Al Niño Dios le pido acuerdos. Como medida de contingencia, como modo de darle forma a la esperanza que todavía se guarda, como estrategia para mantenernos cercanos en la diferencia, como plan secreto para que no nos pasen por el medio —esos sí bien unidos— quienes viven de cobrar el saldo que deja nuestro desencuentro.
“El mundo entero era víctima de una terrible peste”, nos cuenta el delirio de Raskólnikov en el epílogo de ‘Crimen y castigo’. Ve seres microscópicos que se introducen en el cuerpo de las personas, igual a todas las pandemias. Pero, ¿en esta de qué se padece? “Las personas en cuyos cuerpos se infiltraban se volvían enseguida endemoniadas y locas. Pero nunca, nunca, los hombres se habían considerado tan lúcidos y tan seguros de que estaban en posesión de la verdad como los apestados”. Una peste de tener la razón. “Nunca habían tenido tanta confianza en la infalibilidad de sus sentencias, en la firmeza de sus conclusiones científicas, de sus convicciones morales y religiosas”.
Entonces viene el resultado de tanta razón de nuestro lado: “Estaban alarmados, nadie comprendía a los demás; cada uno pensaba que él poseía la verdad y se atormentaba al mirar a los demás, se golpeaba el pecho, lloraba y se retorcía las manos. No sabían a quién juzgar ni cómo juzgarle; no podían ponerse de acuerdo sobre lo que era el mal y lo que era el bien”.
Si de repente algunos hacen el intento, la peste se les impone: “En algún que otro lugar, la gente llegaba a reunirse, acordaba hacer algo y juraba no separarse, pero al instante comenzaba a ocuparse de algo completamente distinto de lo que acababa de proponer, empezaban a acusarse unos a otros, a pelearse y a matarse”.
Es de cuidado. Delicado. Porque tener mucho la razón puede volvérsenos esta peste de desencuentro. Pero también es cierto que un buen acuerdo nace de una convicción; de una que sabe, que conoce, que defiende una verdad, que intenta influir. Sin convicciones que se manifiesten, difícil encontrar un plan entre todos. Entonces pareciera que lo necesario es una dosis justa de convicción, de razón, de verdad, que permita acordar. A lo mejor es eso lo que pido al Niño Dios: la sabiduría para encontrar el punto exacto en el que sabemos algo, lo defendemos, pero queda cabida para los otros.

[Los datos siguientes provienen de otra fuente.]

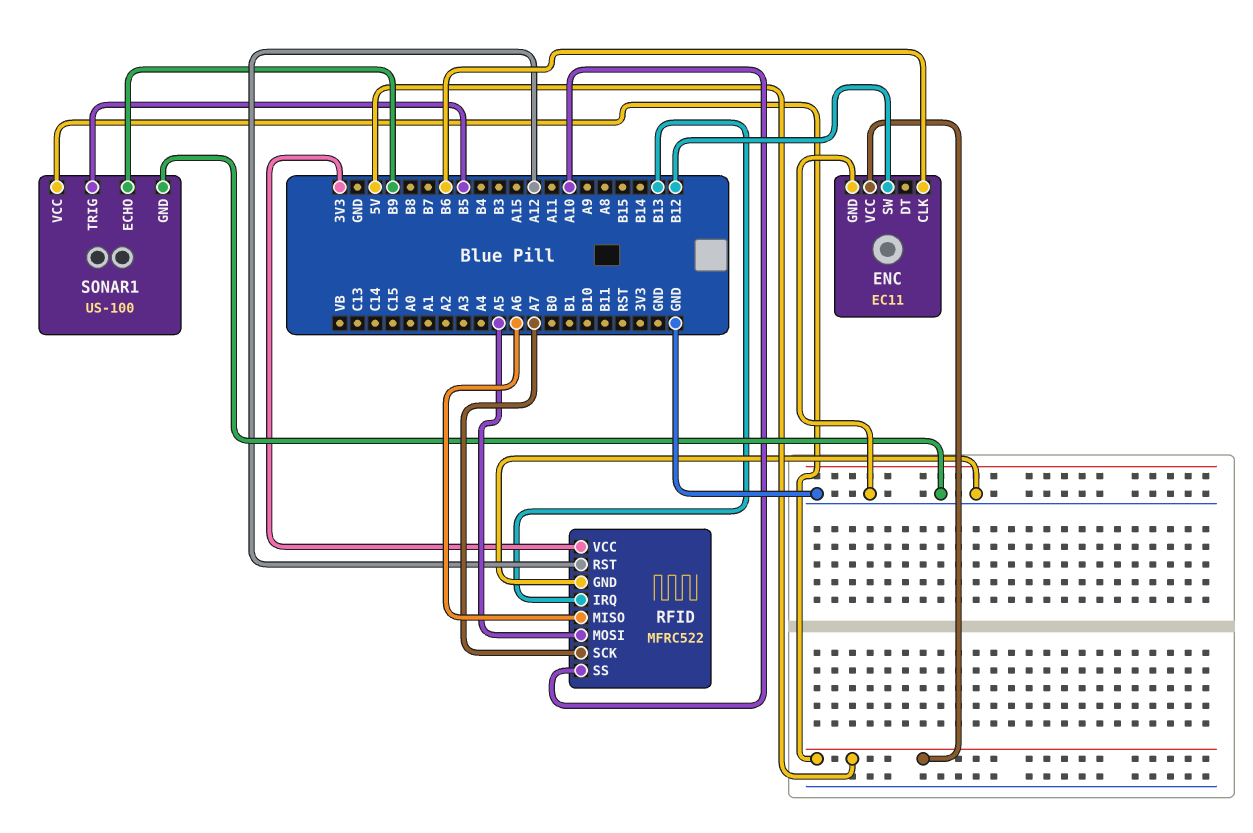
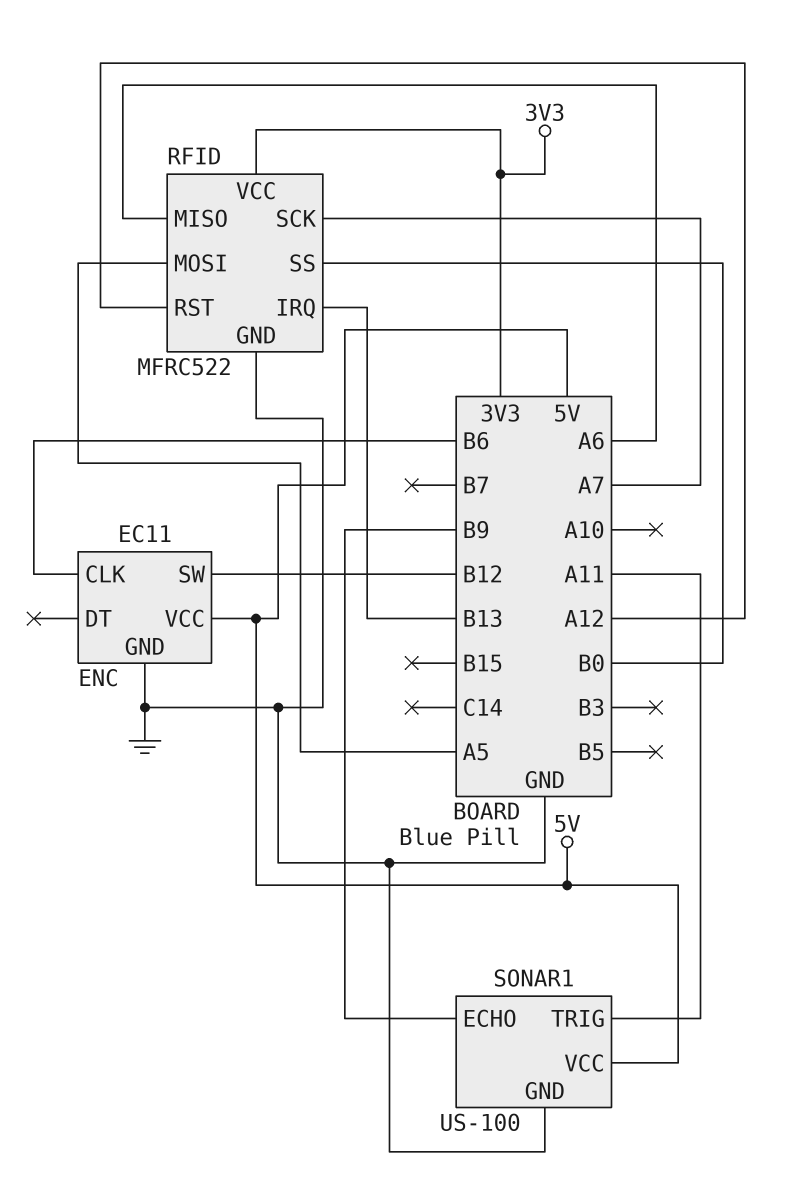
RFID pin SS: A10 -> B0
SONAR1 pin TRIG: B5 -> A11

Que lleguen muchos acuerdos, en muchas versiones, para diferentes espacios y personas. El 2025 no pinta muy diferente en traernos excusas para separarnos: las guerras internacionales no paran y amenazan con hacerse más grandes; la política colombiana empieza a transitar hacia el debate electoral, que nos vuelve tan sectarios, en medio de una discusión de todos los días con un Gobierno nacional que terminó enredado en la misma política tradicional con la que jugó a tentarse.
A lo mejor lo que nos devuelva el encanto y la esperanza sean los acuerdos más cercanos, más cotidianos, más regionales y focalizados. Al menos mientras la gran política siga metida en esta peste de tener tanto la razón.
A mí, en particular, me gusta el acuerdo que se va dibujando para el departamento: crear Procaldas. Un espacio, fruto de un acuerdo, que promovería el progreso social desde una mirada regional, más allá de lo partidista, más allá de lo sectorial. Con un objetivo claro de diseñarnos juntos un largo plazo. Una apuesta en la que no se ve difícil que varios lleguemos con las convicciones justas para lograr construir en común.